Thanks for the info Laura x


----------



## AnnieGal (Sep 20, 2008)

Hope you don't mind me jumping in here but I'm going too     

Lovely hubby got me tickets for Christmas and I can't wait.

Good luck to anyone looking for tickets.  Well worth the price!

AnnieG xx


----------



## *laura* (Oct 7, 2007)

Hi everyone

So what do you all think of the new album?  I'm going out this afternoon to get a copy    can't wait to hear it.  I've been listening to the previews on itunes and a little upset that Gary doesn't front many of the songs.  Whats going on there?  As much as I love the others you can't beat Garys voice


----------



## Caz (Jul 21, 2002)

I downloaded it on Monday; it's had mixed reviews on the internet but I think some of them were harsh because they compare it to _Beautiful World_ and are finding it different (although I think they're fairly similar if you compare them to old Take That). I've just listened to the two back to back and _The Circus_ is no worse IMO; they're both excellent, mature and well written / produced pieces. Saying something is bad because it's not the same is just daft; that's like say Hotel California isn't as good as Desperado becuase it came after it and yet...huh, which one was a comercial flop and which one topped the album charts for yonks. 
Anyway, I digress, the new single, _Greatest Day_, is by far the best track on it for me and, yes, that one's going to be playing at weddings and on 2012 Olympic adverts for years to come I'm sure! 
Gary does plenty of vocals, don't worry. It's great to see the others getting a chance to lead though. I like the diversity.

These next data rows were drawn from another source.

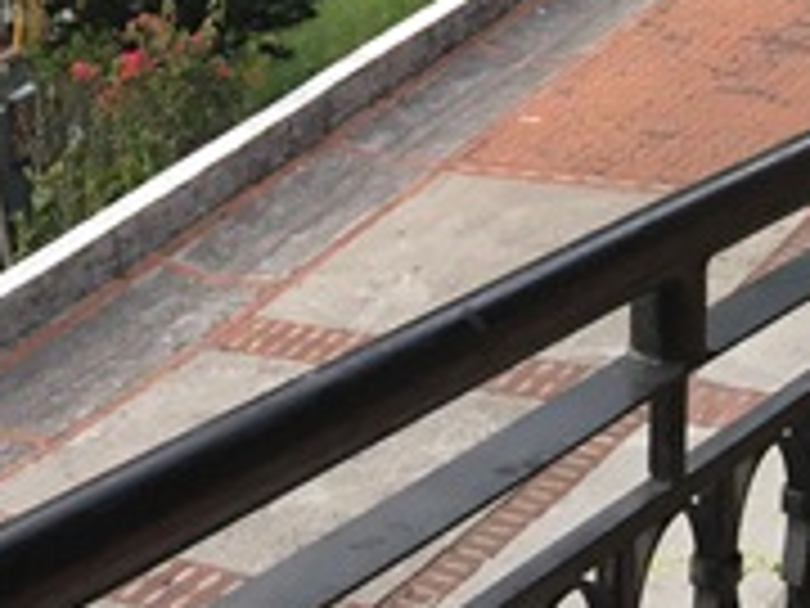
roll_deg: +1.4
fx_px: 2410
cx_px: -58
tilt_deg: -5.0
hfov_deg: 18.4
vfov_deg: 13.4
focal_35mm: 103
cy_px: -347
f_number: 2.2
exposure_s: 1/30
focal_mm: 4.15
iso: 50
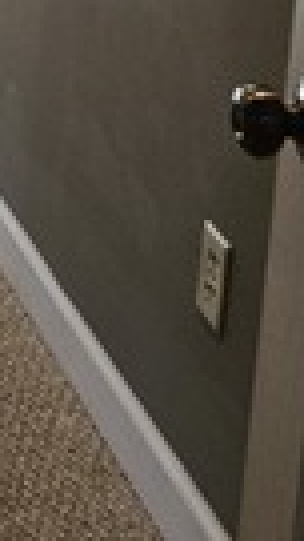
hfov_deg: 8.9
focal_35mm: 124
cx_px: -420
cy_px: -174
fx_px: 1776
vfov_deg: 16.3
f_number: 1.8
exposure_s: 1/120
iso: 250
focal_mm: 5.4
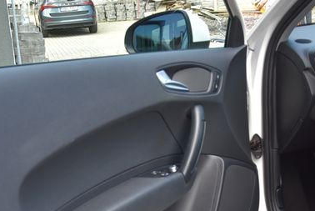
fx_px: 569
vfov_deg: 20.9
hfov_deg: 30.7
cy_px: 151
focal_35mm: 65
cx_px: 204
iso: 500
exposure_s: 1/160
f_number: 6.3
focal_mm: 24
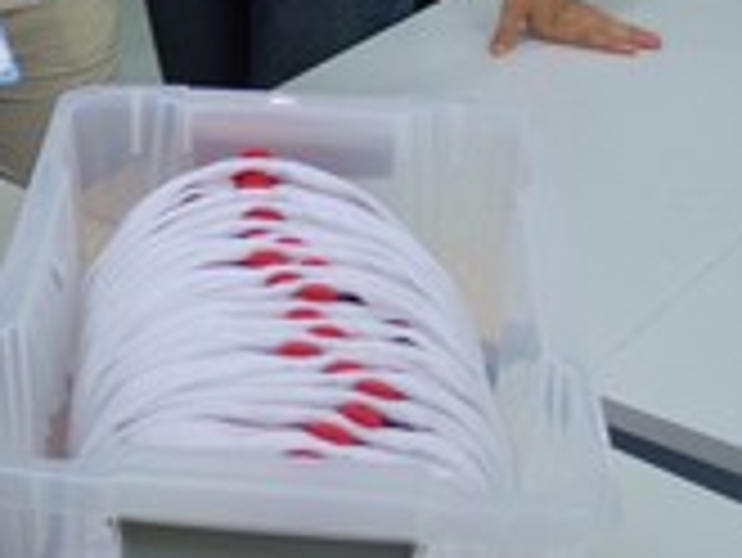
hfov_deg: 18.9
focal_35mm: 97
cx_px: -193
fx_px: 2081
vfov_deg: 14.4
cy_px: -232
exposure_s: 1/30
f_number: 3.7
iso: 125
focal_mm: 16
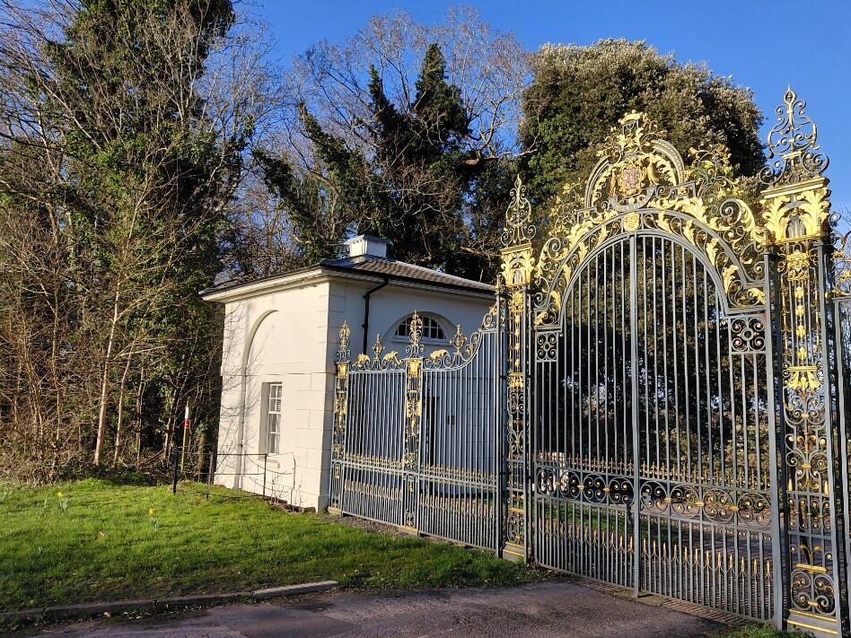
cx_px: 444
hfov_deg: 65.3
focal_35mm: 27
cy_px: 316
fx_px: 664
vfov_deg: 51.4
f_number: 1.8
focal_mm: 4.69
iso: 50
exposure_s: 1/1753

It's worth the pennies. Or at least put it on your Christmas wish list. 

Caz <--------------- Out-The-Closet Take That fan.


----------



## *laura* (Oct 7, 2007)

Oh good, I'm sure that after a proper listen I'll love it just as much  I really like that Jason sings more, when we saw them at the new year party at the O2 he sang Wooden Boat and it was amazing!!

Don't forget FF's that Take That Come to Town is on Sunday, woohoo 



Caz said:


> Caz <--------------- Out-The-Closet Take That fan.

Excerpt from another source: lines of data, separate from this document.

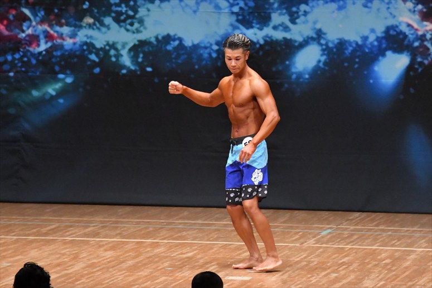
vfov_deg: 5.1
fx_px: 3238
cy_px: 144
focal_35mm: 270
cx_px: 216
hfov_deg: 7.6
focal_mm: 180
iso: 8000
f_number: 5.6
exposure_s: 1/400
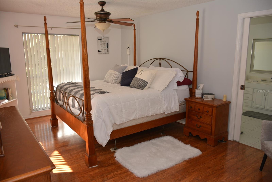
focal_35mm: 27
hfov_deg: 67.3
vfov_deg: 48.0
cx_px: 136
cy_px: 91
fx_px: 204
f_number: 4
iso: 200
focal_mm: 18
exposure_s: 1/60
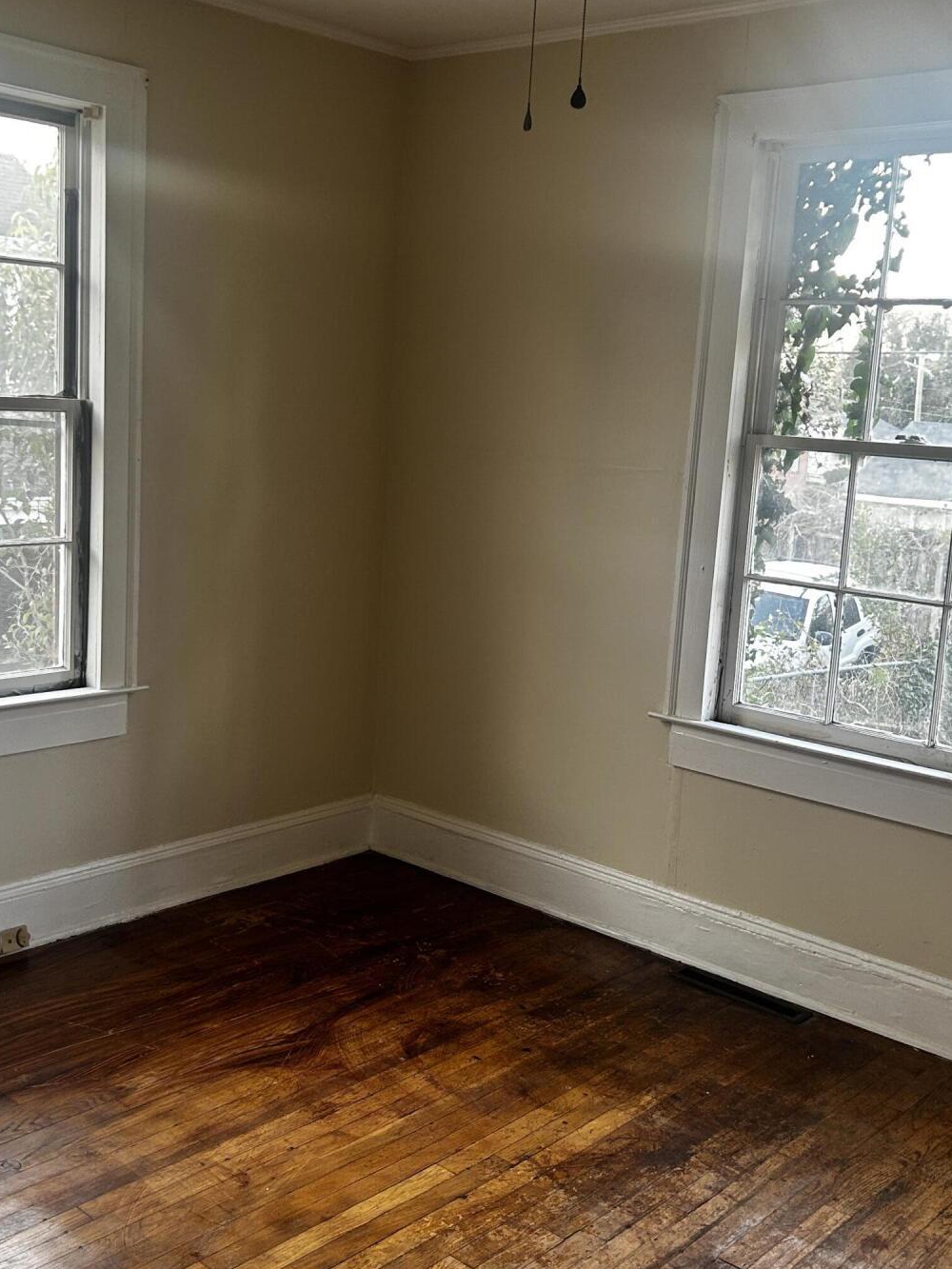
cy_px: 624
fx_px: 1430
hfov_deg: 36.7
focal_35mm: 39
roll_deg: -3.0
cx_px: 398
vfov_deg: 47.9
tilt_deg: -10.0
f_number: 1.5
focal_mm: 5.7
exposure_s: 1/60
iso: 100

  I've been out and proud since I was 12, welcome to the Thatters club


----------



## crazychic (Oct 27, 2008)

now then girlie's how jealous am i 

i didn't manage to get tickets this time  around and I'm gutted  i did manage to get to see them twice last year in Belfast and managed to meet them  


if there is a few tickets going spare anywhere after Xmas i may try and get some  ROFL 

Ive not heard the new album yet i pre ordered it from play last Friday and haven't yet received it  and I'm gutted 

i asked my 5 year old daughter the other day what she wanted for Xmas and she sat and said i want take that under the tree mummy lol 

ideas on a postcard how i can get take that under my tree on Xmas morning lol


crazychic-  DH is Howard Donald omg i sooo wish


----------



## *laura* (Oct 7, 2007)

DivaB said:


> Take Thats CIRCUS is outselling Britneys CIRCUS 14 to 1!! Well done boys!!!!!


woohoo!! well done boys    

I got my CD at last!!! I love it, love it, LOVE IT!!! The Garden is my fave at the mo 

crazychic I'm really sorry to disappoint your dd but I'm afraid TT won't make it to yours xmas morning, they'll be under my tree  well we can dream...
btw how cute is she for saying that  she's got taste!


----------